=== Exercise materials ===
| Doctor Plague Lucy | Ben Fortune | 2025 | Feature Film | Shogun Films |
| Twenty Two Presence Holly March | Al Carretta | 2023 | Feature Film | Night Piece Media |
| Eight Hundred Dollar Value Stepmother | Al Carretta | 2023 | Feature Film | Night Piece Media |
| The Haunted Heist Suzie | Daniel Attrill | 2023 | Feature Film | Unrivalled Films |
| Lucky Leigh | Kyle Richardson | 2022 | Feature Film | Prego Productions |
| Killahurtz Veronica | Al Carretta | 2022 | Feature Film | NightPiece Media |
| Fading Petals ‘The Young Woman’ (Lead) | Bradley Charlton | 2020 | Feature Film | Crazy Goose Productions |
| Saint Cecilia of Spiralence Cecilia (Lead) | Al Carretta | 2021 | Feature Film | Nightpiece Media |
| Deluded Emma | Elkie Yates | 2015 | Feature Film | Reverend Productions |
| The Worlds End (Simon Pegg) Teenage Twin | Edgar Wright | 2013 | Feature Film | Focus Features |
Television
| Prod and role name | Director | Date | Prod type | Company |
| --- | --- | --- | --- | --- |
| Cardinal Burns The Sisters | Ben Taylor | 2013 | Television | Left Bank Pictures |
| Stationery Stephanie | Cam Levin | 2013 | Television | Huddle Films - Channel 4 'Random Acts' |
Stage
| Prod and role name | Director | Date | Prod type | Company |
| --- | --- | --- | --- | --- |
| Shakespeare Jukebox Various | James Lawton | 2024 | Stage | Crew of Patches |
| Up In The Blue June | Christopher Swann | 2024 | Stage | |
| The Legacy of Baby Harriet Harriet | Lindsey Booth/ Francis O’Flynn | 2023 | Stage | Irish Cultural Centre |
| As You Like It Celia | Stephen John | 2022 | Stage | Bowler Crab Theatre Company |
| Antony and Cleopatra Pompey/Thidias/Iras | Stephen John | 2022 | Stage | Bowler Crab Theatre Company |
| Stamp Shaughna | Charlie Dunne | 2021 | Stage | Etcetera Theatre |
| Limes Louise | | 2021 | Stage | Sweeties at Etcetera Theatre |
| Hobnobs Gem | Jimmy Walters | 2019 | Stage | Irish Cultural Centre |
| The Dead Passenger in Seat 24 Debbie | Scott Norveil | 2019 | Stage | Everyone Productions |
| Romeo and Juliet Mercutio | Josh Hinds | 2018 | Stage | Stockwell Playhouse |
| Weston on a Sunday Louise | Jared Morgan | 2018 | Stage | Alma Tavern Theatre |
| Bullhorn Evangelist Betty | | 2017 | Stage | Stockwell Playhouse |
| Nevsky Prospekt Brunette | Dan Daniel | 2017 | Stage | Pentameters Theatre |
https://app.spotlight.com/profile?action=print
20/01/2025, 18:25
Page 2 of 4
===
§ Your instructions
Could you repeat every record above exactly as it is written?

§ Answer to this task
| Doctor Plague Lucy | Ben Fortune | 2025 | Feature Film | Shogun Films |
| Twenty Two Presence Holly March | Al Carretta | 2023 | Feature Film | Night Piece Media |
| Eight Hundred Dollar Value Stepmother | Al Carretta | 2023 | Feature Film | Night Piece Media |
| The Haunted Heist Suzie | Daniel Attrill | 2023 | Feature Film | Unrivalled Films |
| Lucky Leigh | Kyle Richardson | 2022 | Feature Film | Prego Productions |
| Killahurtz Veronica | Al Carretta | 2022 | Feature Film | NightPiece Media |
| Fading Petals ‘The Young Woman’ (Lead) | Bradley Charlton | 2020 | Feature Film | Crazy Goose Productions |
| Saint Cecilia of Spiralence Cecilia (Lead) | Al Carretta | 2021 | Feature Film | Nightpiece Media |
| Deluded Emma | Elkie Yates | 2015 | Feature Film | Reverend Productions |
| The Worlds End (Simon Pegg) Teenage Twin | Edgar Wright | 2013 | Feature Film | Focus Features |
Television
| Prod and role name | Director | Date | Prod type | Company |
| --- | --- | --- | --- | --- |
| Cardinal Burns The Sisters | Ben Taylor | 2013 | Television | Left Bank Pictures |
| Stationery Stephanie | Cam Levin | 2013 | Television | Huddle Films - Channel 4 'Random Acts' |
Stage
| Prod and role name | Director | Date | Prod type | Company |
| --- | --- | --- | --- | --- |
| Shakespeare Jukebox Various | James Lawton | 2024 | Stage | Crew of Patches |
| Up In The Blue June | Christopher Swann | 2024 | Stage | |
| The Legacy of Baby Harriet Harriet | Lindsey Booth/ Francis O’Flynn | 2023 | Stage | Irish Cultural Centre |
| As You Like It Celia | Stephen John | 2022 | Stage | Bowler Crab Theatre Company |
| Antony and Cleopatra Pompey/Thidias/Iras | Stephen John | 2022 | Stage | Bowler Crab Theatre Company |
| Stamp Shaughna | Charlie Dunne | 2021 | Stage | Etcetera Theatre |
| Limes Louise | | 2021 | Stage | Sweeties at Etcetera Theatre |
| Hobnobs Gem | Jimmy Walters | 2019 | Stage | Irish Cultural Centre |
| The Dead Passenger in Seat 24 Debbie | Scott Norveil | 2019 | Stage | Everyone Productions |
| Romeo and Juliet Mercutio | Josh Hinds | 2018 | Stage | Stockwell Playhouse |
| Weston on a Sunday Louise | Jared Morgan | 2018 | Stage | Alma Tavern Theatre |
| Bullhorn Evangelist Betty | | 2017 | Stage | Stockwell Playhouse |
| Nevsky Prospekt Brunette | Dan Daniel | 2017 | Stage | Pentameters Theatre |
https://app.spotlight.com/profile?action=print
20/01/2025, 18:25
Page 2 of 4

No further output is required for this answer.